The p53 protein is one of the principal defenses against tumorigenesis. It integrates upstream signals from the DNA damage response and translates these signals into action: cell cycle arrest, apoptosis, or senescence. The specific outcome of p53 activation depends on a host of variables, including cell type, the extent and nature of DNA damage, and cell-cell signaling.
If p53 were to somehow go AWOL in a cell, it would bode poorly for cancer prevention. Lacking this critical checkpoint control, genetically damaged cells could go on cycling, perhaps developing additional genomic changes that further encourage unrestricted growth, and eventually becoming frankly neoplastic.
A recent study from Arnie Levine‘s lab shows that the p53 response to one form of genotoxic stress (ionizing radiation) becomes less efficient in of old mice. If this finding is general to other humans, it could partially explain why the risk of tumors increases exponentially with age . From Feng et al.:
Declining p53 function in the aging process: A possible mechanism for the increased tumor incidence in older populations
Cancer is a disease of aging. The accumulation of mutations in individual cells over a lifetime is thought to be the reason. In this work, we explored an additional hypothesis: could p53 function decline with age, which would contribute to an enhanced mutation frequency and tumorigenesis in the aging process? The efficiency of the p53 response to -irradiation was found to decline significantly in various tissues of aging mice from several inbred strains, including lower p53 transcriptional activity and p53-dependent apoptosis. This decline resulted from a decreased stabilization of the p53 protein after stress. The function of the Ataxia-telangiectasia mutated (ATM) kinase declined significantly with age, which may then be responsible for the decline of the p53 response to radiation. Declining p53 responses to other stresses were also observed in the cultured splenocytes from aging mice. Interestingly, the time of onset of this decreased p53 response correlated with the life span of mice; mice that live longer delay their onset of decreased p53 activity with time. These results suggest an enhanced fixation of mutations in older individuals because of the declining fidelity of p53-mediated apoptosis or senescence in response to stress, and they suggest a plausible explanation for the correlation between tumorigenesis and the aging process.
One important point that might get lost in the shuffle is the observation that the timing of p53 decline is related to the life expectancy of the mice. In an absolute sense, longer-lived mice have high (i.e., normal) p53 activity for a longer time; in a relative sense, however, they have high p53 for the same proportion of the lifespan as short-lived mice.
This gets at a question that biogerontologists like to ponder: Do age-related phenomena occur late in life simply because they take a certain amount of time to get going, or are they coordinated with the overall rate of aging? As with the finding that Aß aggregates form later in longer-lived worms, the p53 mouse finding argues for the latter interpretation (and supports the idea that a 15-year-old dog who happens to get cataracts, arthritis, heart disease, kidney dysfunction and incontinence all at the same time isn’t merely unlucky, but rather a living example of the as-yet-unidentified means by which evolution has synchronized the rate at which the various wheels start coming off the wagon).
Back to the central finding: What might cause such a decline in p53 activity over time? The authors of the paper point out that the signaling kinase ATM, one of the heavy hitters of the most upstream events in the DNA damage response, is also suffering a functional decline with age — but this just shifts the problem up one level. Why is ATM declining?
I wonder whether a contributing factor might be adaptation of the signaling pathways involved.

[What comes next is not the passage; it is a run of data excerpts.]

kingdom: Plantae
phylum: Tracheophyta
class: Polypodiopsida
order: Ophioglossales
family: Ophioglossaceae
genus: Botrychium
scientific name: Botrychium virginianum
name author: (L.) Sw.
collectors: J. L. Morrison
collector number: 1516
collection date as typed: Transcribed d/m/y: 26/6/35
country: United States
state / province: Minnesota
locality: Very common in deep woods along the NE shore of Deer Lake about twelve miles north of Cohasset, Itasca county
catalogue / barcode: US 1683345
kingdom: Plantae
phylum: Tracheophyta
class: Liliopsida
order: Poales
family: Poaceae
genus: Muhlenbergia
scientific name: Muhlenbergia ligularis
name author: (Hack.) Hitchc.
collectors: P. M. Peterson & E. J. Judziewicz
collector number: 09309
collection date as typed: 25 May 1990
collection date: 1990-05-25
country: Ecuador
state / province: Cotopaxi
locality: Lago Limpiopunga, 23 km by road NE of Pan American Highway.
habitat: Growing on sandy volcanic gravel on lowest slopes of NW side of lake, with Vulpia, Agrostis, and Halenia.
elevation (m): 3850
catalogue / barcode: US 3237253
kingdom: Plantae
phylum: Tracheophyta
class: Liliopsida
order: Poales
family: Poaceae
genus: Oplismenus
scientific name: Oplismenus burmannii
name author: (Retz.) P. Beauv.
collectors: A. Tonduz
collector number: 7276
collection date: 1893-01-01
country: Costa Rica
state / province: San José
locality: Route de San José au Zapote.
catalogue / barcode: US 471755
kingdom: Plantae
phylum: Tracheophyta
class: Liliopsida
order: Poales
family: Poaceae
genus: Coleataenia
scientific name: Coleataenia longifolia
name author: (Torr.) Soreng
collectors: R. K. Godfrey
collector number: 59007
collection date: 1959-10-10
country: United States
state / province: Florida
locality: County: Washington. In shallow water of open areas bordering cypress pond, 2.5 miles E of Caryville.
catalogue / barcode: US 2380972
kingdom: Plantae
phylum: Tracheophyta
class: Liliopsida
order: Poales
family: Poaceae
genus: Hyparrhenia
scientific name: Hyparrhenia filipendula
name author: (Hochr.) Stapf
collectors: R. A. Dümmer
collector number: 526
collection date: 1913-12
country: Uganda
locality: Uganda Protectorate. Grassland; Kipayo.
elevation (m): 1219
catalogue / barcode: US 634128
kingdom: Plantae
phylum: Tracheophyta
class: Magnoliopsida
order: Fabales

Signaling pathways almost always involve some negative feedback; among other things, this serves to prevent inappropriate activation of a pathway in response to a low baseline level of stimulus, to preserve the dynamic range of the system and reset the threshold so that it can be triggered only by really noteworthy events. (Something like this happens at a circuit level in the olfactory system: ever notice how a really bad smell gets more tolerable over time?)
We know that aged cells accumulate DNA damage (an input into the p53 pathway) and other alterations that might increase their overall stress “tone.” One can imagine that increasing chronic stress might, via negative feedback, increase the thresholds for activation of the DNA damage response at multiple levels, from the upstream events like recognition of damage by ATM all the way down to the principal effector, p53. Consequently, aged cells simply wouldn’t register DNA damage in the same way as young cells: they’ve been hearing that signal too often for too long to get all excited about it. The problem, of course, is that a given amount of DNA damage is just as bad for an old cell as a young cell, and they’d be wrong not to listen.
This is wild speculation, but it makes a series of testable hypotheses, including the potential to turn young cells into old ones by tuning up their chronic genotoxic stress levels and seeing whether they start tuning down p53. It also raises the stimulating counterintuitive possibility that by somehow temporarily turning off the DNA damage signaling altogether, one could cause these thresholds to sink again — in essence, re-teaching an old cell its old tricks.